And that, course participants, is why we are here.

1.1 The Framework of this Course

Over the duration of this course we will survey a wide array of observation platforms and networks and build hands-on experience with the framework of Ecoinformatics. For coherance we will cover the following overarching themes:

Each network’s mission and design

Each network’s spatial design

e.g. opprtunistic vs. planned, citizen science vs. orbital sensors

The types of data that stream from each network

e.g. sensors, derived products, metadata

How to access that data

e.g. APIs, landing pages, r packages etc.

Opportunities to interact with or contribute to each network

e.g. RFP’s coming down the pipeline, internships, and post-doctoral scholar programs.

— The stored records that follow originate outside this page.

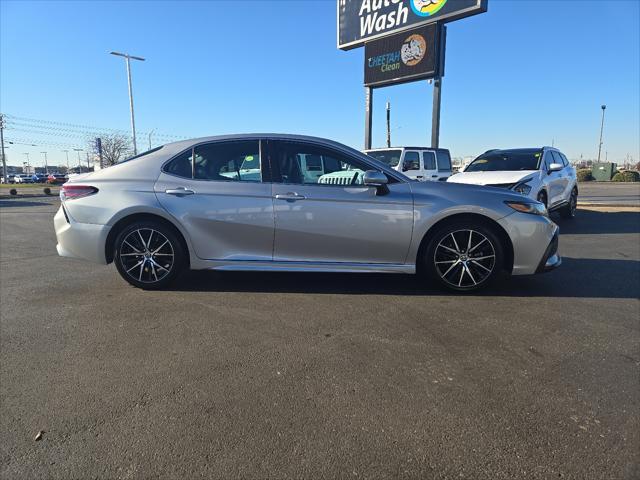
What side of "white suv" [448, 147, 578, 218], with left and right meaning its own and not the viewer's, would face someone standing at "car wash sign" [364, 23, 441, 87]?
right

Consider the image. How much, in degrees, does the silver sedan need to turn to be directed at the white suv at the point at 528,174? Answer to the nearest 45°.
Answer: approximately 45° to its left

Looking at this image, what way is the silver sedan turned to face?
to the viewer's right

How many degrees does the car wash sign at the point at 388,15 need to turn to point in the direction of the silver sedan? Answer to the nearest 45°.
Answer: approximately 45° to its left

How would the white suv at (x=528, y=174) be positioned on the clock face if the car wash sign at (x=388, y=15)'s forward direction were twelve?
The white suv is roughly at 10 o'clock from the car wash sign.

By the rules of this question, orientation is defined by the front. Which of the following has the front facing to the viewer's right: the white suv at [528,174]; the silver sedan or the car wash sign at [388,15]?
the silver sedan

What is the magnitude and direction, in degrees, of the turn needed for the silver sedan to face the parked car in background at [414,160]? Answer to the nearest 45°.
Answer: approximately 90° to its left
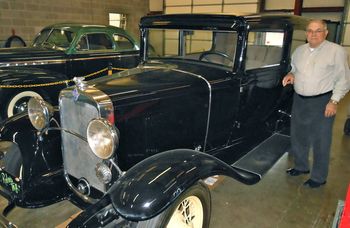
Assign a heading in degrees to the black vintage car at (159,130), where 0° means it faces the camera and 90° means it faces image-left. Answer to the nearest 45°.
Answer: approximately 45°

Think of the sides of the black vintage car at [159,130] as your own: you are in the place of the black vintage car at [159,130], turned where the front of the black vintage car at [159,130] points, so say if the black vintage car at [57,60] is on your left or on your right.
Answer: on your right
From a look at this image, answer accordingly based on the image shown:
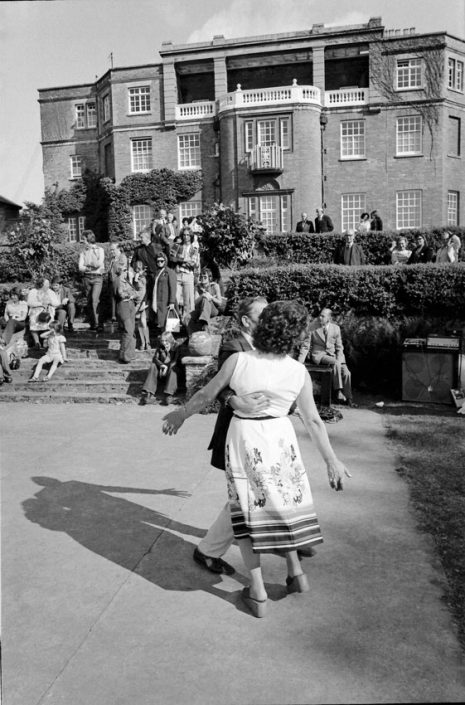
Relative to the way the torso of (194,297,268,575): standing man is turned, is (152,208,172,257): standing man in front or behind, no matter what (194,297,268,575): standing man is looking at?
behind

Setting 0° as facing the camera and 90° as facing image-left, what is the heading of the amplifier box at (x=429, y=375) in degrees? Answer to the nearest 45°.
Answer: approximately 0°

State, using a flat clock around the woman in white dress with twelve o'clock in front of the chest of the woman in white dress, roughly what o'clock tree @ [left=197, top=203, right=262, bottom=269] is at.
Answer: The tree is roughly at 12 o'clock from the woman in white dress.

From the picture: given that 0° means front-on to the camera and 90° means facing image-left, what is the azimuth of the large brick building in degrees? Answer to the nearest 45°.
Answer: approximately 0°

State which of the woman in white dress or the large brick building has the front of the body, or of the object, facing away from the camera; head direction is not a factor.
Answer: the woman in white dress

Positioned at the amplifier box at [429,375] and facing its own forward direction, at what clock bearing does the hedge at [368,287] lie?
The hedge is roughly at 5 o'clock from the amplifier box.

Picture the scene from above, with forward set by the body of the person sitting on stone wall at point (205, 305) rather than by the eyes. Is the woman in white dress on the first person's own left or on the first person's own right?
on the first person's own left

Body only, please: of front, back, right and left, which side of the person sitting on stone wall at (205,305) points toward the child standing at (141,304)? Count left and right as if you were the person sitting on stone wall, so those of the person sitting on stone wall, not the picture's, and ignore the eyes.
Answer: right

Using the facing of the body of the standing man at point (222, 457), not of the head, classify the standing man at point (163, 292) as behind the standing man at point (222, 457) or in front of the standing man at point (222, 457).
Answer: behind

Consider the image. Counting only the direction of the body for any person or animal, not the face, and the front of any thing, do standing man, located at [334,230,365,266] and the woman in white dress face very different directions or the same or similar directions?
very different directions

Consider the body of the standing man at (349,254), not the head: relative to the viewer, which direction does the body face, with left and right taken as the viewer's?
facing the viewer

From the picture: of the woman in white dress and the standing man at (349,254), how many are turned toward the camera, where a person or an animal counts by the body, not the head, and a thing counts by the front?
1

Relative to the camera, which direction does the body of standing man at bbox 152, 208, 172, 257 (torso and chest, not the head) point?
toward the camera

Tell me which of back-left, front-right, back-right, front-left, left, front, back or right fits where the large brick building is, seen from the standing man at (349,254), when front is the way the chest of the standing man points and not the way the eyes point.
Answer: back

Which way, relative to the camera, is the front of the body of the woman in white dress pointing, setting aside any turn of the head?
away from the camera

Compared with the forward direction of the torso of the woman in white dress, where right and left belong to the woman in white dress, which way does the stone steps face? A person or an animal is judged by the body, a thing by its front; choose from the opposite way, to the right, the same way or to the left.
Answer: the opposite way
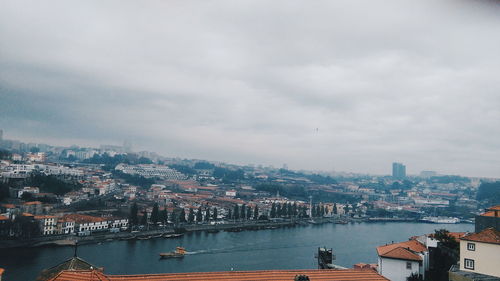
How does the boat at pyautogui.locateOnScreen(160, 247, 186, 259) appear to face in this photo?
to the viewer's left

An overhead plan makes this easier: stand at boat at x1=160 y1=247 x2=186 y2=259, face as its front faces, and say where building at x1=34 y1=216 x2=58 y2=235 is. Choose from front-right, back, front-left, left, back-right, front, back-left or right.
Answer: front-right

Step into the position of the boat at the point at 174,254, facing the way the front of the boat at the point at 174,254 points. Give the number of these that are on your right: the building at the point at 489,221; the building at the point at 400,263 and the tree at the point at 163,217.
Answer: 1

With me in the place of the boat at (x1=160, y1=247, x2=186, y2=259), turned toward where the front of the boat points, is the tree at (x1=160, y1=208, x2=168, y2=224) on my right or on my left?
on my right

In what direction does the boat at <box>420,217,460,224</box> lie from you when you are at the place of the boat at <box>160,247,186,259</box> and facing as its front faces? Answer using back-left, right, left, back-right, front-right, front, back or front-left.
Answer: back-right

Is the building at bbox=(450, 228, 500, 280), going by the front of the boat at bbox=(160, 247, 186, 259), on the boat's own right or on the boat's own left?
on the boat's own left

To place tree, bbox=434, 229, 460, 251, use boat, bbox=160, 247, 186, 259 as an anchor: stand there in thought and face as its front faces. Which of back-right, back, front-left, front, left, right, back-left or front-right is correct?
back-left

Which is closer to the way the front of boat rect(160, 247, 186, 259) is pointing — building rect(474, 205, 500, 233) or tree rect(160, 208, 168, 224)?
the tree

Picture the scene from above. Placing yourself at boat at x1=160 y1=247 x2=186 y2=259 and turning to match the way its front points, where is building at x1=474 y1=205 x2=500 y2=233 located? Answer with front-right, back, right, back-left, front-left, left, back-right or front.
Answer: back-left

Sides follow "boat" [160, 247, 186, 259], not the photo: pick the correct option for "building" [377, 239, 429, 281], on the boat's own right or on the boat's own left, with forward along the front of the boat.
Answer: on the boat's own left
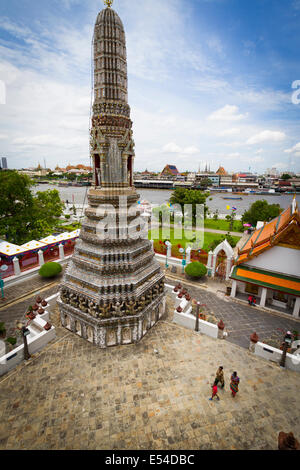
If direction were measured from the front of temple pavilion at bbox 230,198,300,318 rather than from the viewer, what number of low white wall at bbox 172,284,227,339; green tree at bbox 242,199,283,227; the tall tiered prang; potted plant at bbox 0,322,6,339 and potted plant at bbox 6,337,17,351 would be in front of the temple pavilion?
4

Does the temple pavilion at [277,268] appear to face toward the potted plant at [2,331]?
yes

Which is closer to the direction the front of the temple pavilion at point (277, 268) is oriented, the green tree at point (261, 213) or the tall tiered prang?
the tall tiered prang

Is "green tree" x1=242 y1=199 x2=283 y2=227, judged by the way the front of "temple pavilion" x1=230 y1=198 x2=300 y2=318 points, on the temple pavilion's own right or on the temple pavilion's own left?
on the temple pavilion's own right

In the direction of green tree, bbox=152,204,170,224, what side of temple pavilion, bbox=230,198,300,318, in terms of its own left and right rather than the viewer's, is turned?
right

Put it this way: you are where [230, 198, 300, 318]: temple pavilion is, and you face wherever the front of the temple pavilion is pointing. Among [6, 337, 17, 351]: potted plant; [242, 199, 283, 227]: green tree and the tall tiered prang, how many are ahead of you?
2

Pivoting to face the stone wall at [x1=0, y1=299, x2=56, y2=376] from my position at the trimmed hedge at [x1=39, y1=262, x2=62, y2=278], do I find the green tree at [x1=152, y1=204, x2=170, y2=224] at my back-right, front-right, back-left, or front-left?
back-left

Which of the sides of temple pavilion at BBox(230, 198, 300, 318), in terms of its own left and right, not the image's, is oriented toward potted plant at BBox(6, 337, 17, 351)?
front

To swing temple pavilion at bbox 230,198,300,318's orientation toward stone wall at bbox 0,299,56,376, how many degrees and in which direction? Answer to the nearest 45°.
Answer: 0° — it already faces it

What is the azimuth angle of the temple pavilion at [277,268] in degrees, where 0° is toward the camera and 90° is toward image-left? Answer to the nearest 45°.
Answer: approximately 45°

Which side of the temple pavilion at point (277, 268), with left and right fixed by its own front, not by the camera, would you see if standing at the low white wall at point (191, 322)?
front

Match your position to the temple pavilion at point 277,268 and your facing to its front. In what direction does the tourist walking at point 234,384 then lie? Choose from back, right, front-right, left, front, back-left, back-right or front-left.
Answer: front-left
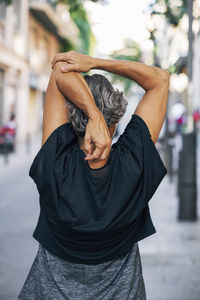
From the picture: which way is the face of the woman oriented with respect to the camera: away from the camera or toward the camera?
away from the camera

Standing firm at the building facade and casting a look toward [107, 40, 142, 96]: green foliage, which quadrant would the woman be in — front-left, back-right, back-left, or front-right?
back-right

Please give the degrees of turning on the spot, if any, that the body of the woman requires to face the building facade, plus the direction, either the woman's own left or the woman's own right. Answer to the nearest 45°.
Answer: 0° — they already face it

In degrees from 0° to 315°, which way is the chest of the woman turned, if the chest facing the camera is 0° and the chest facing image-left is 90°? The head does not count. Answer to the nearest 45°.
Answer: approximately 180°

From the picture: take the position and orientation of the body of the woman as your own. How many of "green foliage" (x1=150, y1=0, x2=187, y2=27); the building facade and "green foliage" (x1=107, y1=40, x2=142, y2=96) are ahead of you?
3

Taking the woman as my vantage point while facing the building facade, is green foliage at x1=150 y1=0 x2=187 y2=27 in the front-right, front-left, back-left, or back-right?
front-right

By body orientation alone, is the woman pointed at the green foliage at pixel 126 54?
yes

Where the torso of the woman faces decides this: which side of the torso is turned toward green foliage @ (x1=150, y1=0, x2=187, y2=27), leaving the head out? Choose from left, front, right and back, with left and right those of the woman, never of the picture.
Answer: front
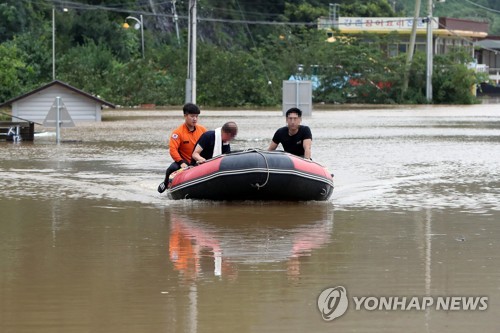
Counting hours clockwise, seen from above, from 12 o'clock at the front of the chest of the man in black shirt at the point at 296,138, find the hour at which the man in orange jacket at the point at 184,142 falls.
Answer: The man in orange jacket is roughly at 3 o'clock from the man in black shirt.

At the conclusion of each network’s section you will be asked to write a 1-page summary reviewing the above framework for each network, and highlight how it potentially aligns with your own research. These series of 1-page summaries will then culminate into a final presentation where you propose to derive your own data product for your own research touching upon multiple networks and accounting for differences in spatial footprints, frequency of observations, and important data cross-walks.

1.2 Final Course Project: Proposed Derived Data Product

For your final project, you will present a 4-6 minute IGNITE-style derived data product pitch, followed by 2-3 minutes of questions from your audience (which will include members from the infrastrures we’ve covered). Think of this project as your ‘sales pitch’ to the research infrastructure whose data you are using, and/or the scientific community as a whole. In the IGNITE theme of ‘Enlighten us but make it quick’, you will construct a series of slides that auto-advance every 30 seconds. Specific instructions for the content of each slide are below.

Ideally, this final presentation will feed upon a number of the ‘culmination write-ups’ you have conducted over the course of the semester. Ideally, this derived data product will utilize data from a number of sources, either covered within this course or external to it. Ideally, it will also convince your audience that your idea is novel, useful, and possible.

In order to complete this presentation, you will need to have worked with the various data products you propose, have an in-depth understanding of them, and their challenges, along with original, clean, high-level summary graphics. Further, giving an IGNITE-style presentation takes practice. IGNITE-style presentations are powerful, as they keep you moving forward, and give your audience a high-level understanding of your topic. We fully recommend rehearsing your presentation many times before giving it live and recording yourself to learn how you can improve.

Here’s an example (of an even faster) ignite talk from one of your book’s authors:

In your derived data product pitch you will cover these themes:

The need for the derived data that you are proposing to produce.
What data you will use to derive this product, including the justification for this exact data.
The processing pipeline for this product, along with estimates for a timeline.
Potential hurdles you will have to overcome.
How this product will serve the infrastructure and/or the scientific community.

Specific slide criteria are as follows:

Slide 1: Title, authors (including contacts at infrastructures covered if applicable)

Slide 2: Justification for the derived data product; the gap or need that it fills

Slides 3-x:

1 slide per data product used including:

The exact data product (e.g. NEON data product id and full title)
A 1 sentence summary of the data product and its justification for this purpose
An original, clean, polished high-level plot, gif or .mp4 of the data

Slide x + 1: A high-level workflow diagram of the processing pipeline E.g.: Original data and how you pull it in (API, r-package etc)

Filtering process using QA/QC or metadata
Orthorectification in time or space

Example generated using draw.io:

Slide x + 2: A clean plot of all of the data you mentioned together, and/or the derived data product itself with a 1 sentence summary

Example:

Slide x+3: Summary: Circle back on how this derived data product serves your research, the infrastructure, and the wider science community (no more than 10 words, suggestion: graphics or bullet points)

Slide x + 4: Data citations for all data used in proposed derived data product

An example slide deck with specific ideas can be found here

The rubric for your final presentation grade is as follows:

Presentation meets all requirements and criteria: 60%

Aesthetics and craft of presentation: 10%

Live presentation of materials: 30%